Over the past few weeks, the privately owned schools in Jammu and Kashmir are in the news for charging high tuition fee. This was not the first time that the nitizens and parents started complaining about the private schools but it has become a routine in J&K over the past few years.
This time the issue came to limelight given the situation across the globe on basis of which the parents were expecting some relaxation in paying the school fee of their children.
But, the parents were taken by a surprise after the government allowed the private schools to charge only tuition fee from parents for the lockdown period. The move was justified by the government saying that the private schools have to pay salary to the teachers who were regularly taking online classes during the COVID-19 lockdown period.

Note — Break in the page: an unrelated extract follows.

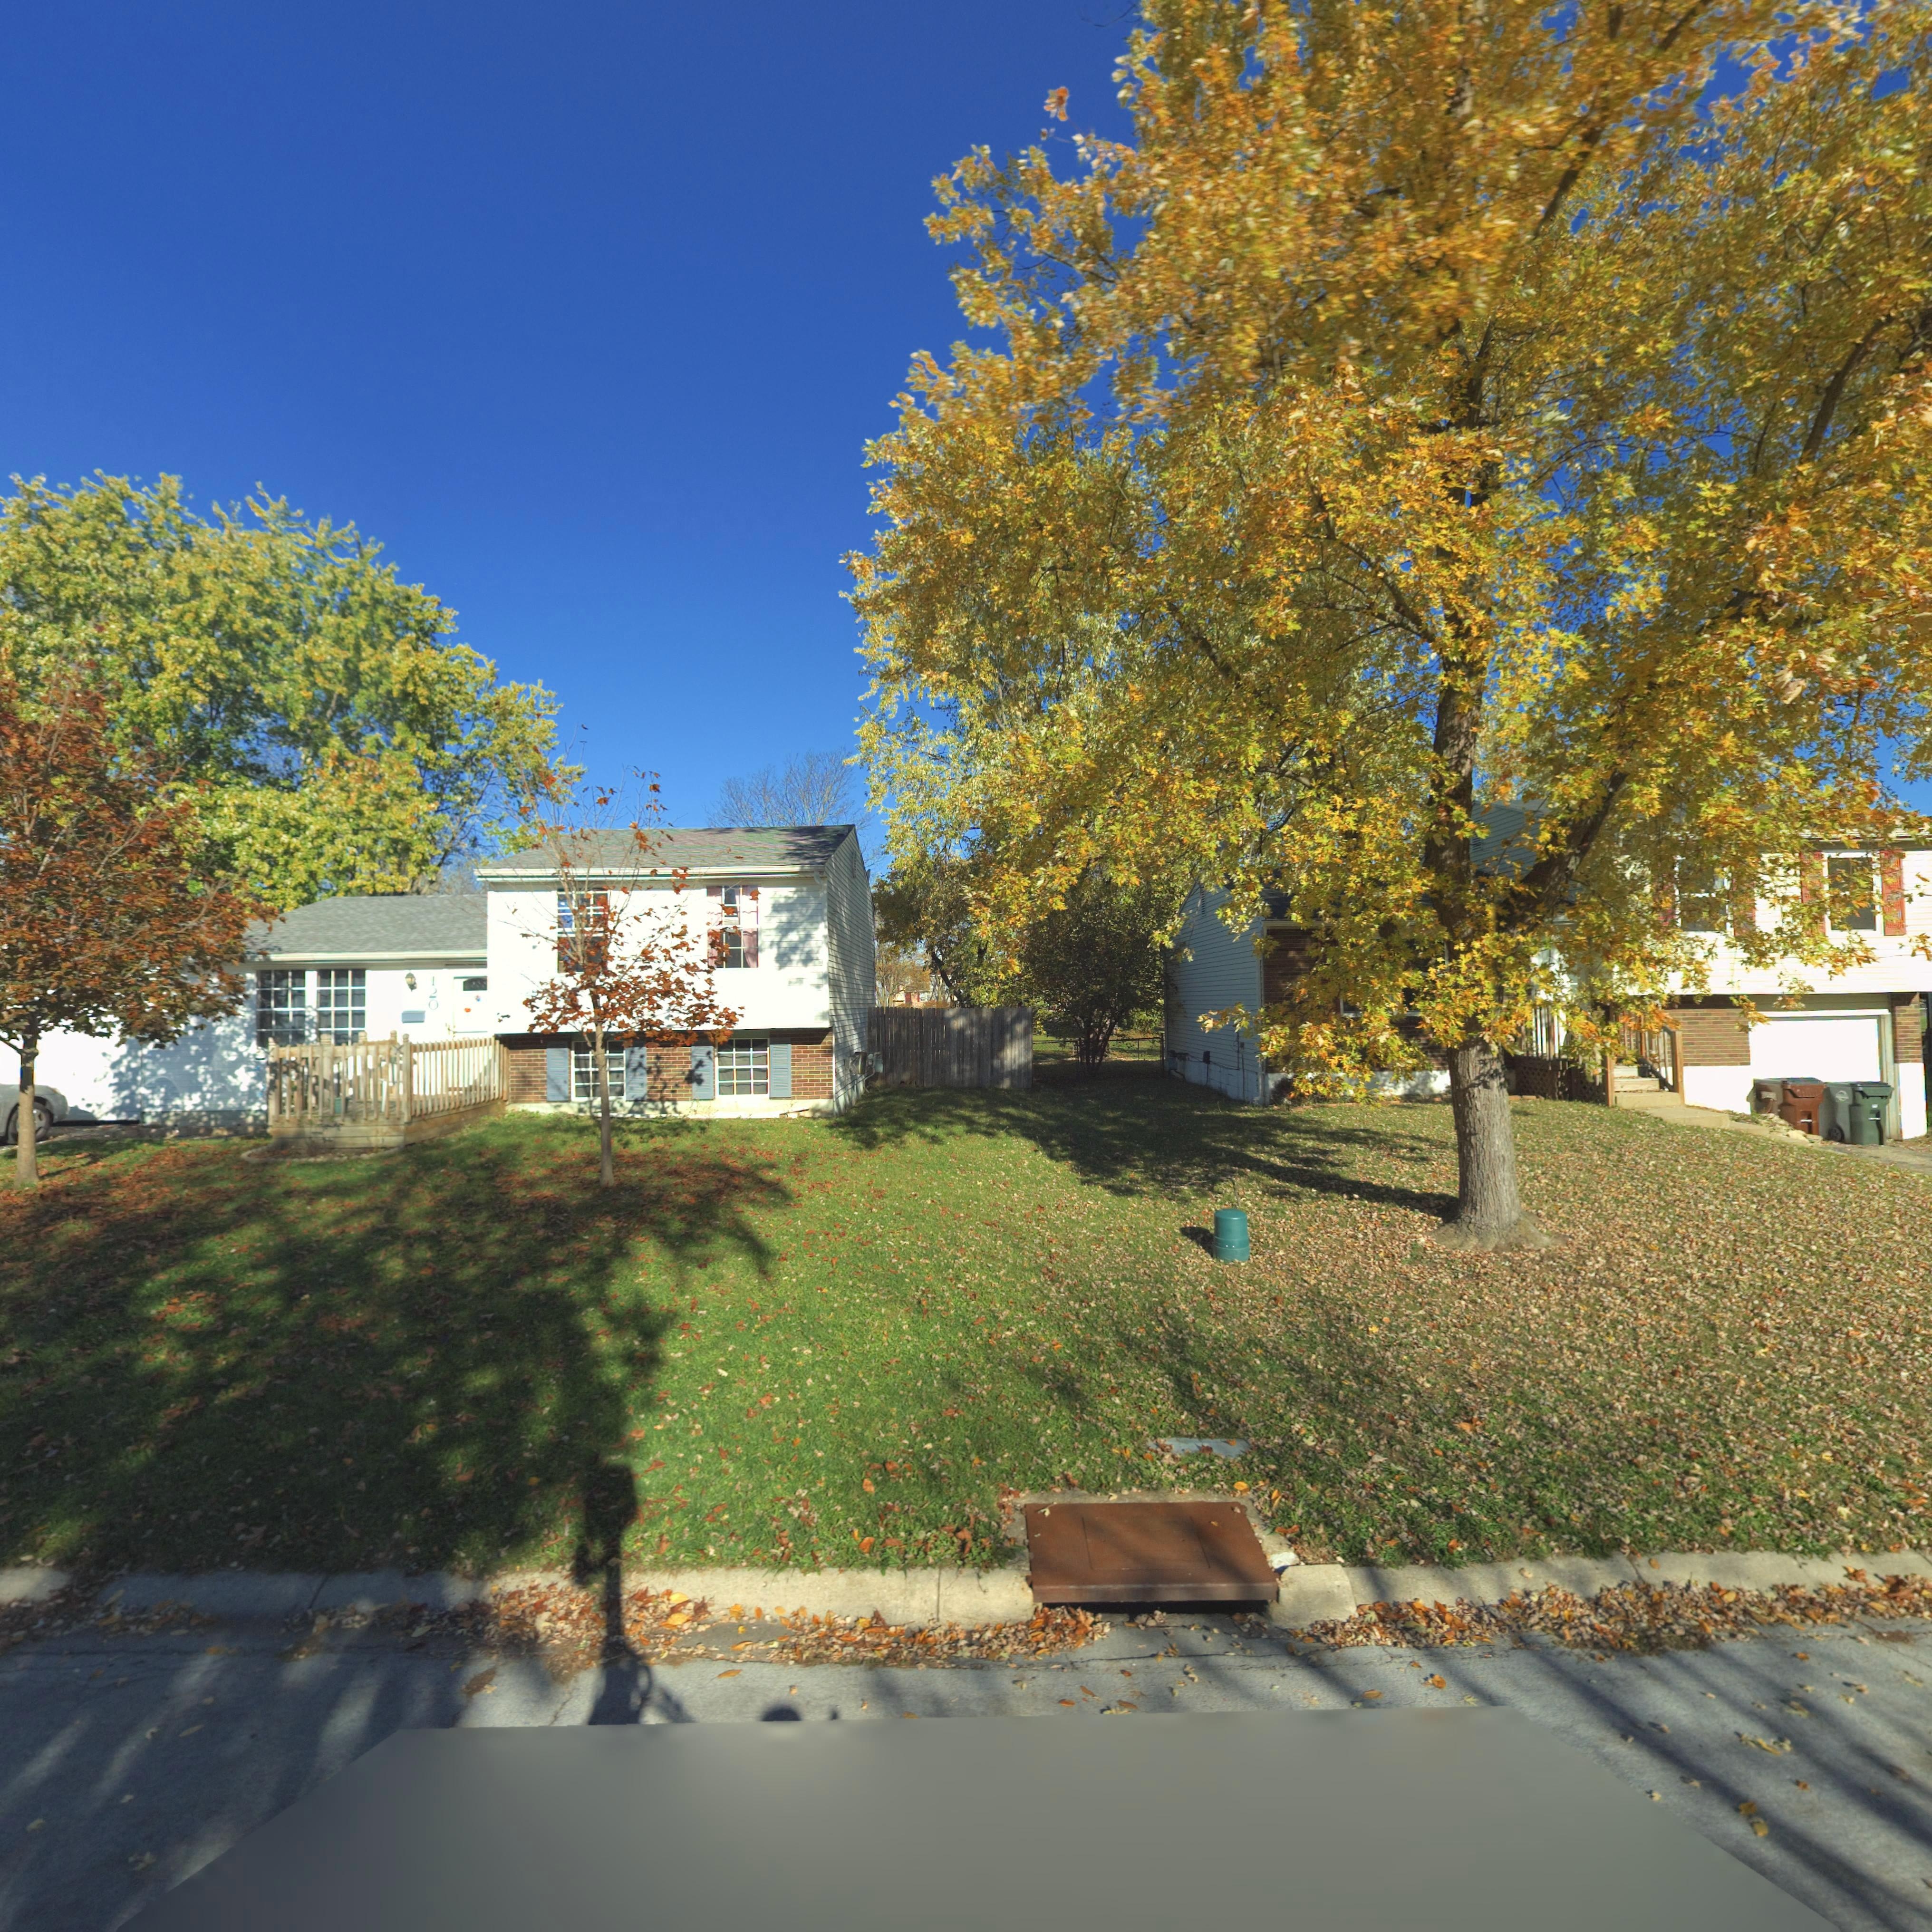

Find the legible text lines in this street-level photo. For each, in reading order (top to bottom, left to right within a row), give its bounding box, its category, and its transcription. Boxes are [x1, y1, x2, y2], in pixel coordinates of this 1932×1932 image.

[428, 976, 439, 1011] StreetNumber: 120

While the parents complain of fleecing by private schools, the former justifies the stand under the garb of paying wages to the teachers working in these private educational institutions. The claim is made without revealing the amount paid to these teachers. Despite persistent demand from parents, no private school has so far put the salary budget of teachers in public domain to justify their demand.
The fact of the matter is that the teachers are abysmally low-paid and the amount charged from parents is not only linked with the salary of teachers but schools earn a good profit out of it. But rarely any attention is paid to the plight of teachers working in schools.
After demanding the fee from parents, the management of the schools justify profiteering in the name of annual hike in the teachers’ salaries, but the teachers themselves, who often work harder than the government-run schoolteachers, rue that they are paid abysmally low salaries; annual increments other incentives remain a distant dream for them.
As per the official figures there are around 7010 private schools – 2710 in Kashmir and 4300 in Jammu division. Out of this 1542 are primary level, 2135 middle, 1338 high schools and 444 higher secondary schools in Kashmir Valley. The total student population in private schools is over 7.5 lakh. These schools employ around 40000 teachers and 25000 other non-teaching staff including drivers and helpers.
Without any job security the teachers hired by private schools are usually paid less that the government pays daily-wagers in the education department.
In some cases it has come to fore that the teachers are often hired in March and fired in October to maximise profits of the private schools. This is done to deny the salary of teachers for winter months.
The management in some of the schools does it tactfully either by changing the nature of job or by creating mental pressure to force the teachers to quit.
If we go by the version of the private school teachers, majority of them are paid Rs 7000 to Rs 8000 per month. Only few schools which comprises not more than two percent of the total private schools pay above Rs 20000 or Rs 30000 to a private school teacher per month.
Having seen the private sector very closely for last more than seven years, I have seen how majority of the private school teachers are exploited by the school management. However, the management puts the blame on parents for not paying dues on time due to which they find it hard to enhance the monthly salary or pay incentives to the teachers.
On the other hand, the teachers complain of absent pay-scale standards for the private schools on the basis of which teachers could be paid an annual hike in their salary. The way private school teachers are treated by the management indicates that the schools have an impression that they are not accountable to anyone for this and this exploitation has gone unnoticed over the years, and most probably will continue in future as well.
Nearly every year, the privately-owned schools legally or illegally increase tuition fee of students by around eight to ten percent without seeking permission from competent authority but that hike does not reflect in the teachers’ salary.
The irony is that over the years the department has not formulated any mechanism to regulate salaries of teachers and staff employed by private schools.
Recently, the issue of fee charged by the private schools and the salary paid to the teachers was discussed in a meeting chaired by J&K Lieutenant Governor, G C Murmu to review the functioning of the education department. In the meeting G C Murmu desired to explore the possibility to provide one-time assistance to the needy private school teachers based on the details of the fee charged by such schools as provided by these institutions.
The decision might raise expectations of thousands of under paid school teachers but all eyes are on government to see that whether the genuine lot of private school teachers are benefitted out of it. Hope this first of its kind step, if implemented on ground, will benefit the deserving lot and not the institutions which have been already benefited by the government through several means. Let the standards of the private school teachers are raise who otherwise are treated as bonded laborers.